**Exercise details**
For the data below, the lines that hold "class" should be counted; only the resulting number is expected.

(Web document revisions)
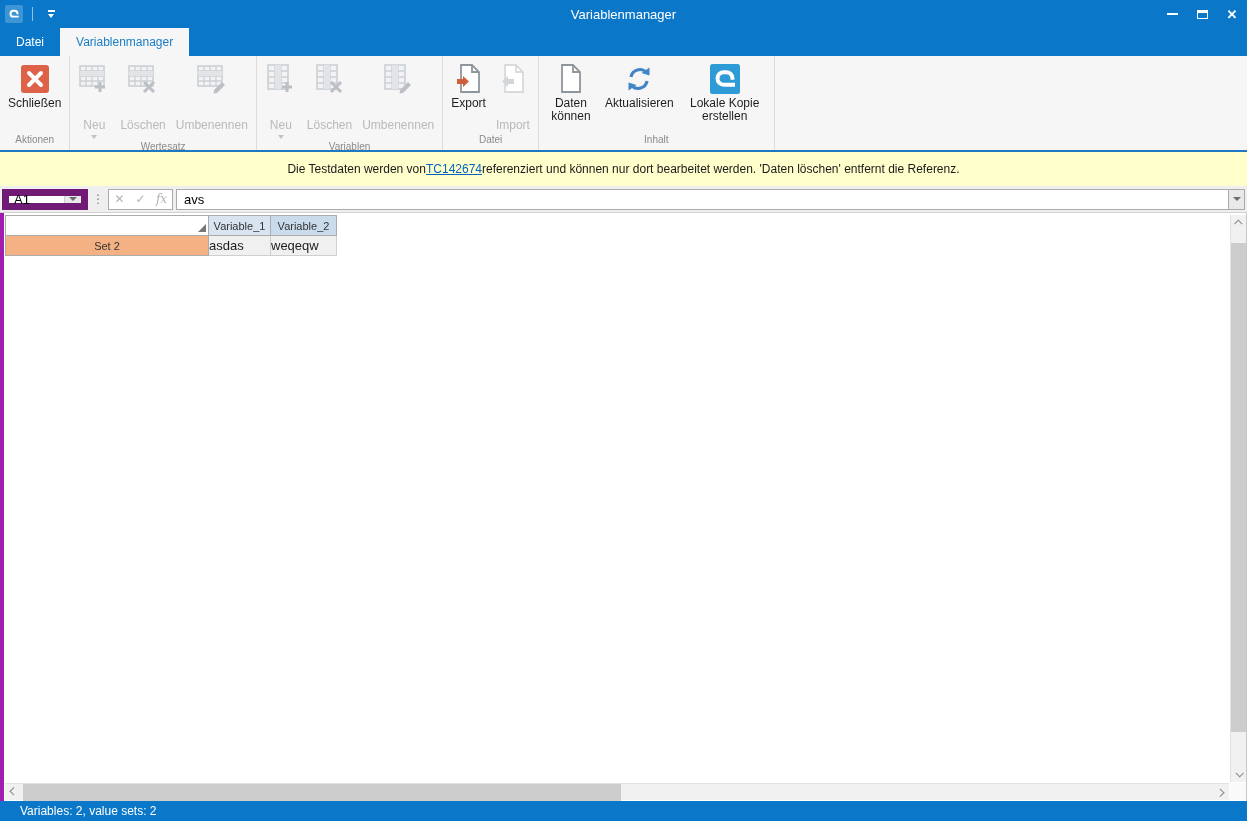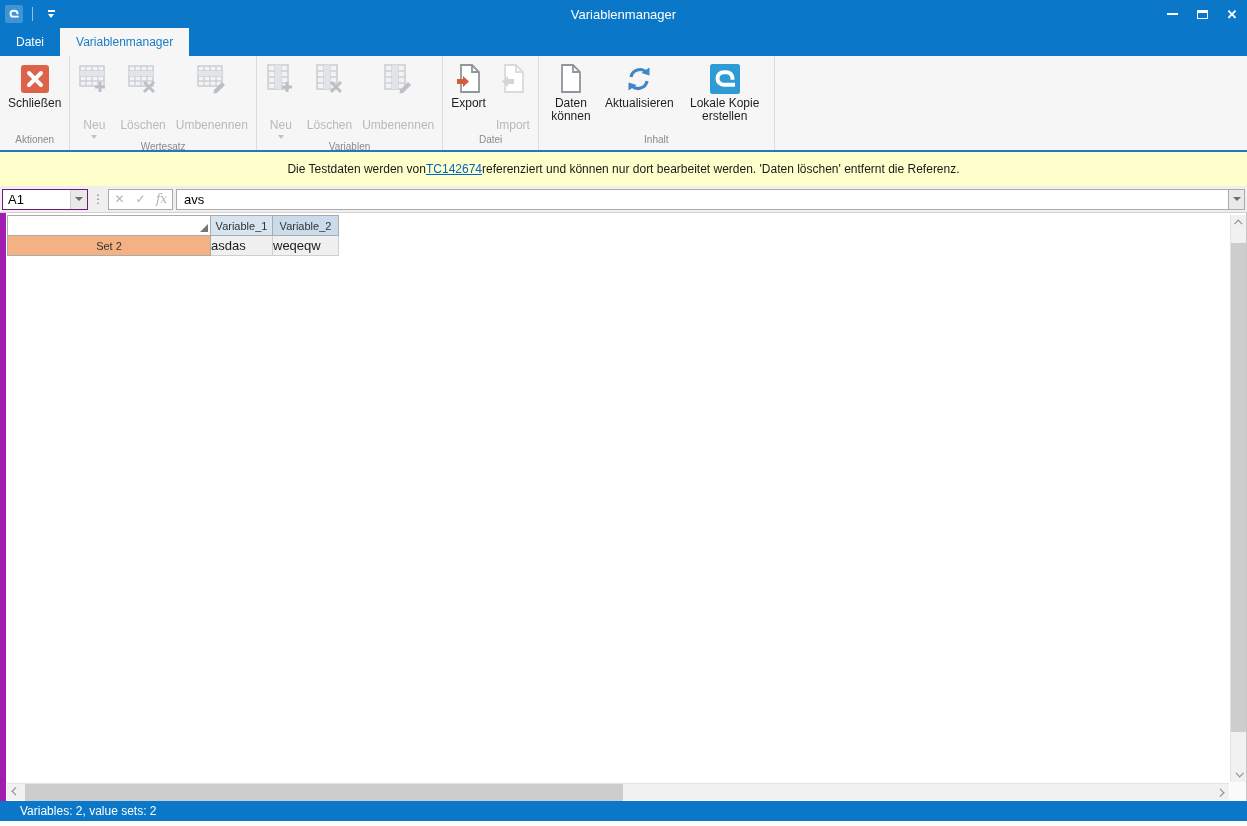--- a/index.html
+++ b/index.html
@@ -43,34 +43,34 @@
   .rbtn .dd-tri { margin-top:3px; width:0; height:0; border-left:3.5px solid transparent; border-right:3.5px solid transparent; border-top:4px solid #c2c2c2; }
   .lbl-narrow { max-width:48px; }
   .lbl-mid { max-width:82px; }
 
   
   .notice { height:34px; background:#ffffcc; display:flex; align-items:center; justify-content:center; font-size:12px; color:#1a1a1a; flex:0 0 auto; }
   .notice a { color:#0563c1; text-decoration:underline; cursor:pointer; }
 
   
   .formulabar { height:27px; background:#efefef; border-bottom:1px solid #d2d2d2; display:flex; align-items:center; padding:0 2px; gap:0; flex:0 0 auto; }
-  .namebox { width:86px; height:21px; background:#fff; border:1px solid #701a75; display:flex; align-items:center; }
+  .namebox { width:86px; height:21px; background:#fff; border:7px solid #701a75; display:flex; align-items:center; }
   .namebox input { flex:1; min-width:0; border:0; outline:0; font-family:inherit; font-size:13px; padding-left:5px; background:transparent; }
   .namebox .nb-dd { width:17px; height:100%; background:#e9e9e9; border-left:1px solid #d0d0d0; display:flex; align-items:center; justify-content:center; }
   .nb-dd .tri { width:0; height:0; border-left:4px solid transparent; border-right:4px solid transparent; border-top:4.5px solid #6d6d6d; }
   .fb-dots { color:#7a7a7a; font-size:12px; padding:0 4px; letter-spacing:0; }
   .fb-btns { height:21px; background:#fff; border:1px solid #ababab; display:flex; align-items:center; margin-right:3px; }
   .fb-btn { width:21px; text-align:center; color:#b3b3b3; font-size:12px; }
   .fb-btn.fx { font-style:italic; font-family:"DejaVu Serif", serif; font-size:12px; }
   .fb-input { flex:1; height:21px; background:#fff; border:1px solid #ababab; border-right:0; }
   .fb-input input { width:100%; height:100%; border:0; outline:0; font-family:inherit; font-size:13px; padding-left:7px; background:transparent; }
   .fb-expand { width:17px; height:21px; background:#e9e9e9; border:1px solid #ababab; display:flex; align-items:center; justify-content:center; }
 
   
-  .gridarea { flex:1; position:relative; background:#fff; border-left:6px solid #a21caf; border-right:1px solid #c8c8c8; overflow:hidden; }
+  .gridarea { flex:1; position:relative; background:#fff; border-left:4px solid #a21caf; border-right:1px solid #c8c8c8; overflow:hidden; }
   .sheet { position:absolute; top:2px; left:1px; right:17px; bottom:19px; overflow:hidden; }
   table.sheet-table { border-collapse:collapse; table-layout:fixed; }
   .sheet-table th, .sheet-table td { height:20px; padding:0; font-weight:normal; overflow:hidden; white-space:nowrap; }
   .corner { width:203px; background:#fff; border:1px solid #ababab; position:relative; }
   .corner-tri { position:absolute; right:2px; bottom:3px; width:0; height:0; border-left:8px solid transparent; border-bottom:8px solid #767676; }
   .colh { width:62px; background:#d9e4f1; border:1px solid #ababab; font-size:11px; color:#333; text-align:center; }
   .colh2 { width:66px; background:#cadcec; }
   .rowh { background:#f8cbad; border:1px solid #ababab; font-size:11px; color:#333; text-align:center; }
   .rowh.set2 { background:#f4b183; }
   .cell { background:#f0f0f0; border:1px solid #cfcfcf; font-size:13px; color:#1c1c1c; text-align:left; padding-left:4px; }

...

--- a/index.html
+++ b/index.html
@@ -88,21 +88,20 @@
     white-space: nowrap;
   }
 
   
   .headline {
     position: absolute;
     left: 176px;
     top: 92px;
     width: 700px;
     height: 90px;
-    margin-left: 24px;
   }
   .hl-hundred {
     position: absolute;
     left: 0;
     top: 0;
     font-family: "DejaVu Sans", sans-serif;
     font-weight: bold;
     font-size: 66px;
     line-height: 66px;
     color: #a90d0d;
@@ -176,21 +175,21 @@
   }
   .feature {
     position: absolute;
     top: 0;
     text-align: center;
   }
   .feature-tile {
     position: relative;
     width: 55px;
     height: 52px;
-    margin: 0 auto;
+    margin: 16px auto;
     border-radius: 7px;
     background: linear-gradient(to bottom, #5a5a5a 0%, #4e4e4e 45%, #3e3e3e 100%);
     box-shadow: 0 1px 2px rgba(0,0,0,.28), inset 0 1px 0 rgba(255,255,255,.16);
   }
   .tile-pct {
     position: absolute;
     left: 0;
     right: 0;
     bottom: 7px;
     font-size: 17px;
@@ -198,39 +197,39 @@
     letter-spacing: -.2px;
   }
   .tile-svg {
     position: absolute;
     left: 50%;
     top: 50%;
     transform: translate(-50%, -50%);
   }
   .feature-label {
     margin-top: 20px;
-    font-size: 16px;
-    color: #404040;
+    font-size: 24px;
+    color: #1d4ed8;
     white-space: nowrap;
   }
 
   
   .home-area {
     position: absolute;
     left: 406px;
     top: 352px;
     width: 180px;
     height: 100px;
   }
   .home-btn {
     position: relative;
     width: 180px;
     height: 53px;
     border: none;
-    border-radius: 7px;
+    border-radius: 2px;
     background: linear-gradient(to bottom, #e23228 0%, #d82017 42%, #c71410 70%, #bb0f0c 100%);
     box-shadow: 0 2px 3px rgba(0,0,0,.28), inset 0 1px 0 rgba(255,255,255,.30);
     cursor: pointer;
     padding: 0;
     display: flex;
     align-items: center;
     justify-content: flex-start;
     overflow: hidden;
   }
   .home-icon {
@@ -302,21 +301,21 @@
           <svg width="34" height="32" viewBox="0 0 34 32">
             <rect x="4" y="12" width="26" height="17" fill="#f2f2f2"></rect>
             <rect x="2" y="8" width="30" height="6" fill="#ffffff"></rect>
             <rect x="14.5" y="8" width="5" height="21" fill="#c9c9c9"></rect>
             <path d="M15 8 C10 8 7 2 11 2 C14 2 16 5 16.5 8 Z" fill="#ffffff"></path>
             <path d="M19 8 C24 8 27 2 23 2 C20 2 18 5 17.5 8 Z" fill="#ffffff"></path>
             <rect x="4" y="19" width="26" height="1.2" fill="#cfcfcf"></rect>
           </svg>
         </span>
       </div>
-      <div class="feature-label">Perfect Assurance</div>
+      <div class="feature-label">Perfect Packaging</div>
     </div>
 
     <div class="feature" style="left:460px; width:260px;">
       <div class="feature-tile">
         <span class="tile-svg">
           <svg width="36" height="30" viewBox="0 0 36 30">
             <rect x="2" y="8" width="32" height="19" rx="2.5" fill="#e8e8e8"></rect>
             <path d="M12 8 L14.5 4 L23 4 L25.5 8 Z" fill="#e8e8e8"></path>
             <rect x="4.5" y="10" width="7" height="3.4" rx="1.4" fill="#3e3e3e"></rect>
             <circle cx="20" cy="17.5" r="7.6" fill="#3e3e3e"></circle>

**Output for this task**
5